Texte d'étude =
+ + + +

Nhân Dân en ligne - Pour la première fois dans l’histoire, un patrimoine a été retiré de la liste de l’UNESCO de ceux nécessitant une sauvegarde urgente et ajouté à la liste représentative du patrimoine culturel immatériel de l’humanité. C'est le cas du chant “ xoan “, un genre de musique folklorique du Nord du Vietnam, qui marque un exploit pour faire revivre l’héritage de “ xoan ”, qui a traversé des centaines de générations.
Le chant “ xoan ”, également appelé le chant Lai Lèn, le chant “ dúm ”, le chant “ tho ” ou le chant “ cua dinh ”, est un type unique de trésor culturel populaire de la terre ancestrale de Phu Tho. Le chant Xoan est généralement pratiqué devant la maison communale au printemps et les jours de Fête.
Issu de la province de Phu Tho (au Nord), le hat Xoan a persisté presque 2 000 ans, malgré les soubresauts de l’histoire.
Il y a beaucoup de légendes différentes liées à l'origine de cet art.
Une légende raconte qu’il était une fois sous le règne des Rois Hùng, il y a 2 000 ans, une reine enceinte souffrant de contractions liées à la grossesse. Sur le conseil d’une sage-femme, le Roi invita Quê Hoa, une jolie fille réputée pour son talent de chanteuse et danseuse, à venir se produire au service de la reine.
Par miracle, la voix veloutée accompagnée de gestes souples de Quê Hoa adoucît la douleur de la reine, qui mit au monde trois princes. Conscient du miracle, le roi ordonna aux odalisques de la cour d’apprendre ces airs agrémentés de beaux gestes chorégraphiques, qu’il appella “ hat xuân ” (chant printanier).
Le “ hat xuân ” est depuis destiné à accompagner les cérémonies rituelles, notamment lors des fêtes printanières. Plus tard, à cause d’une princesse dénommée Xuân Nuong, on a changé le nom de hat xuân en hat xoan pour éviter de reprendre le nom de la princesse, considéré comme « tabou ».
Une autre légende raconte qu’au cours du voyage du Roi Hùng à la recherche du terrain pour installer sa capitale, il s'arrêta quelques instants dans le village de Phu Duc, commune de Kim Duc, province de Phu Tho, où un groupe de bergers jouait et chantait joyeusement. Le Roi demanda alors à son entourage d'enseigner aux enfants d'autres chansons folkloriques. Les chansons du Roi Hùng et des éleveurs ont été considérées comme les premières chansons “ xoan ” et on pense que Phu Duc est le berceau de cette forme artistique.
Bien qu'il existe de nombreuses théories non confirmées parmi les experts sur la naissance du chant “ xoan ”, la plupart des récits et recherches sur les légendes, l’histoire, l’archéologie et la sociologie, ainsi que les vestiges de croyances contenues dans ces paroles, confirment que cette forme d’art remonte à l’époque des Rois Hung.

+ + + +

Extraits d'un jeu de données:
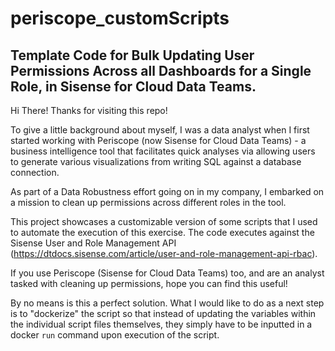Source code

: # periscope_customScripts

## Template Code for Bulk Updating User Permissions Across all Dashboards for a Single Role, in Sisense for Cloud Data Teams.

Hi There! Thanks for visiting this repo!

To give a little background about myself, I was a data analyst when I first started working with Periscope (now Sisense for Cloud Data Teams) - a business intelligence tool that facilitates quick analyses via allowing users to generate various visualizations from writing SQL against a database connection.

As part of a Data Robustness effort going on in my company, I embarked on a mission to clean up permissions across different roles in the tool.  

This project showcases a customizable version of some scripts that I used to automate the execution of this exercise. The code executes against the Sisense User and Role Management API (https://dtdocs.sisense.com/article/user-and-role-management-api-rbac).

If you use Periscope (Sisense for Cloud Data Teams) too, and are an analyst tasked with cleaning up permissions, hope you can find this useful!

By no means is this a perfect solution. What I would like to do as a next step is to "dockerize" the script so that instead of updating the variables within the individual script files themselves, they simply have to be inputted in a docker `run` command upon execution of the script.
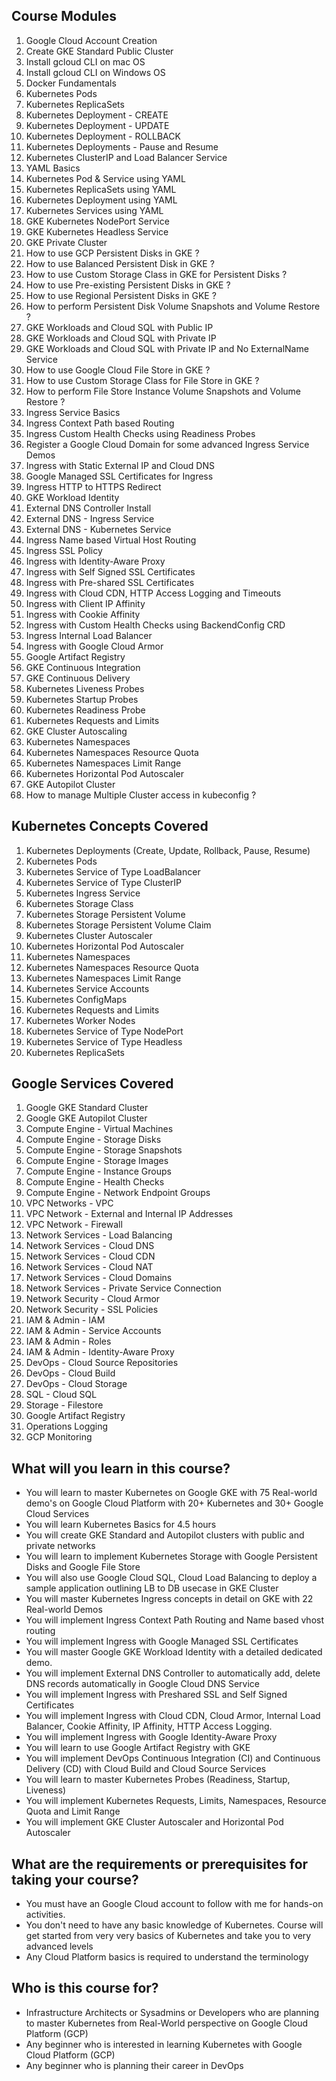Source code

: ## Course Modules

1.  Google Cloud Account Creation
2.  Create GKE Standard Public Cluster
3.  Install gcloud CLI on mac OS
4.  Install gcloud CLI on Windows OS
5.  Docker Fundamentals
6.  Kubernetes Pods
7.  Kubernetes ReplicaSets
8.  Kubernetes Deployment - CREATE
9.  Kubernetes Deployment - UPDATE
10. Kubernetes Deployment - ROLLBACK
11. Kubernetes Deployments - Pause and Resume
12. Kubernetes ClusterIP and Load Balancer Service
13. YAML Basics
14. Kubernetes Pod & Service using YAML
15. Kubernetes ReplicaSets using YAML
16. Kubernetes Deployment using YAML
17. Kubernetes Services using YAML
18. GKE Kubernetes NodePort Service
19. GKE Kubernetes Headless Service
20. GKE Private Cluster
21. How to use GCP Persistent Disks in GKE ?
22. How to use Balanced Persistent Disk in GKE ?
23. How to use Custom Storage Class in GKE for Persistent Disks ?
24. How to use Pre-existing Persistent Disks in GKE ?
25. How to use Regional Persistent Disks in GKE ?
26. How to perform Persistent Disk Volume Snapshots and Volume Restore ?
27. GKE Workloads and Cloud SQL with Public IP
28. GKE Workloads and Cloud SQL with Private IP
29. GKE Workloads and Cloud SQL with Private IP and No ExternalName Service
30. How to use Google Cloud File Store in GKE ?
31. How to use Custom Storage Class for File Store in GKE ?
32. How to perform File Store Instance Volume Snapshots and Volume Restore ?
33. Ingress Service Basics
34. Ingress Context Path based Routing
35. Ingress Custom Health Checks using Readiness Probes
36. Register a Google Cloud Domain for some advanced Ingress Service Demos
37. Ingress with Static External IP and Cloud DNS
38. Google Managed SSL Certificates for Ingress
39. Ingress HTTP to HTTPS Redirect
40. GKE Workload Identity
41. External DNS Controller Install
42. External DNS - Ingress Service
43. External DNS - Kubernetes Service
44. Ingress Name based Virtual Host Routing
45. Ingress SSL Policy
46. Ingress with Identity-Aware Proxy
47. Ingress with Self Signed SSL Certificates
48. Ingress with Pre-shared SSL Certificates
49. Ingress with Cloud CDN, HTTP Access Logging and Timeouts
50. Ingress with Client IP Affinity
51. Ingress with Cookie Affinity
52. Ingress with Custom Health Checks using BackendConfig CRD
53. Ingress Internal Load Balancer
54. Ingress with Google Cloud Armor
55. Google Artifact Registry
56. GKE Continuous Integration
57. GKE Continuous Delivery
58. Kubernetes Liveness Probes
59. Kubernetes Startup Probes
60. Kubernetes Readiness Probe
61. Kubernetes Requests and Limits
62. GKE Cluster Autoscaling
63. Kubernetes Namespaces
64. Kubernetes Namespaces Resource Quota
65. Kubernetes Namespaces Limit Range
66. Kubernetes Horizontal Pod Autoscaler
67. GKE Autopilot Cluster
68. How to manage Multiple Cluster access in kubeconfig ?

## Kubernetes Concepts Covered

1.  Kubernetes Deployments (Create, Update, Rollback, Pause, Resume)
2.  Kubernetes Pods
3.  Kubernetes Service of Type LoadBalancer
4.  Kubernetes Service of Type ClusterIP
5.  Kubernetes Ingress Service
6.  Kubernetes Storage Class
7.  Kubernetes Storage Persistent Volume
8.  Kubernetes Storage Persistent Volume Claim
9.  Kubernetes Cluster Autoscaler
10. Kubernetes Horizontal Pod Autoscaler
11. Kubernetes Namespaces
12. Kubernetes Namespaces Resource Quota
13. Kubernetes Namespaces Limit Range
14. Kubernetes Service Accounts
15. Kubernetes ConfigMaps
16. Kubernetes Requests and Limits
17. Kubernetes Worker Nodes
18. Kubernetes Service of Type NodePort
19. Kubernetes Service of Type Headless
20. Kubernetes ReplicaSets

## Google Services Covered

1.  Google GKE Standard Cluster
2.  Google GKE Autopilot Cluster
3.  Compute Engine - Virtual Machines
4.  Compute Engine - Storage Disks
5.  Compute Engine - Storage Snapshots
6.  Compute Engine - Storage Images
7.  Compute Engine - Instance Groups
8.  Compute Engine - Health Checks
9.  Compute Engine - Network Endpoint Groups
10. VPC Networks - VPC
11. VPC Network - External and Internal IP Addresses
12. VPC Network - Firewall
13. Network Services - Load Balancing
14. Network Services - Cloud DNS
15. Network Services - Cloud CDN
16. Network Services - Cloud NAT
17. Network Services - Cloud Domains
18. Network Services - Private Service Connection
19. Network Security - Cloud Armor
20. Network Security - SSL Policies
21. IAM & Admin - IAM
22. IAM & Admin - Service Accounts
23. IAM & Admin - Roles
24. IAM & Admin - Identity-Aware Proxy
25. DevOps - Cloud Source Repositories
26. DevOps - Cloud Build
27. DevOps - Cloud Storage
28. SQL - Cloud SQL
29. Storage - Filestore
30. Google Artifact Registry
31. Operations Logging
32. GCP Monitoring

## What will you learn in this course?

- You will learn to master Kubernetes on Google GKE with 75 Real-world demo's on Google Cloud Platform with 20+ Kubernetes and 30+ Google Cloud Services
- You will learn Kubernetes Basics for 4.5 hours
- You will create GKE Standard and Autopilot clusters with public and private networks
- You will learn to implement Kubernetes Storage with Google Persistent Disks and Google File Store
- You will also use Google Cloud SQL, Cloud Load Balancing to deploy a sample application outlining LB to DB usecase in GKE Cluster
- You will master Kubernetes Ingress concepts in detail on GKE with 22 Real-world Demos
- You will implement Ingress Context Path Routing and Name based vhost routing
- You will implement Ingress with Google Managed SSL Certificates
- You will master Google GKE Workload Identity with a detailed dedicated demo.
- You will implement External DNS Controller to automatically add, delete DNS records automatically in Google Cloud DNS Service
- You will implement Ingress with Preshared SSL and Self Signed Certificates
- You will implement Ingress with Cloud CDN, Cloud Armor, Internal Load Balancer, Cookie Affinity, IP Affinity, HTTP Access Logging.
- You will implement Ingress with Google Identity-Aware Proxy
- You will learn to use Google Artifact Registry with GKE
- You will implement DevOps Continuous Integration (CI) and Continuous Delivery (CD) with Cloud Build and Cloud Source Services
- You will learn to master Kubernetes Probes (Readiness, Startup, Liveness)
- You will implement Kubernetes Requests, Limits, Namespaces, Resource Quota and Limit Range
- You will implement GKE Cluster Autoscaler and Horizontal Pod Autoscaler

## What are the requirements or prerequisites for taking your course?

- You must have an Google Cloud account to follow with me for hands-on activities.
- You don't need to have any basic knowledge of Kubernetes. Course will get started from very very basics of Kubernetes and take you to very advanced levels
- Any Cloud Platform basics is required to understand the terminology

## Who is this course for?

- Infrastructure Architects or Sysadmins or Developers who are planning to master Kubernetes from Real-World perspective on Google Cloud Platform (GCP)
- Any beginner who is interested in learning Kubernetes with Google Cloud Platform (GCP)
- Any beginner who is planning their career in DevOps
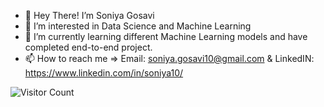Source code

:- 👋 Hey There! I’m Soniya Gosavi
- 👀 I’m interested in Data Science and Machine Learning
- 🌱 I’m currently learning different Machine Learning models and have completed end-to-end project.
- 📫 How to reach me => Email: soniya.gosavi10@gmail.com & LinkedIN: https://www.linkedin.com/in/soniya10/

<!--- <a href="https://hits.seeyoufarm.com"><img src="https://hits.seeyoufarm.com/api/count/incr/badge.svg?url=https%3A%2F%2Fgithub.com%2Fsoniyagosavi10&count_bg=%23C83D88&title_bg=%23555555&icon=&icon_color=%23C21313&title=Viewers&edge_flat=true"/></a> -->

<t>![Visitor Count](https://profile-counter.glitch.me/soniyagosavi10/count.svg) </t>

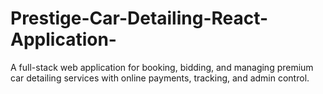 # Prestige-Car-Detailing-React-Application-
A full-stack web application for booking, bidding, and managing premium car detailing services with online payments, tracking, and admin control.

+ + + +

Consigne A = Reproduisez, dans le texte sur le chant xoan, tout le passage qui va de "Il y a beaucoup" jusqu'à "de la reine.".
Consigne B = D'après le texte sur le chant xoan, quel nom le roi donna-t-il aux airs qu'il ordonna aux odalisques de la cour d'apprendre ?

Votre réponse A =
Il y a beaucoup de légendes différentes liées à l'origine de cet art.
Une légende raconte qu’il était une fois sous le règne des Rois Hùng, il y a 2 000 ans, une reine enceinte souffrant de contractions liées à la grossesse. Sur le conseil d’une sage-femme, le Roi invita Quê Hoa, une jolie fille réputée pour son talent de chanteuse et danseuse, à venir se produire au service de la reine.

Votre réponse B = Il les appela « hat xuân » (chant printanier).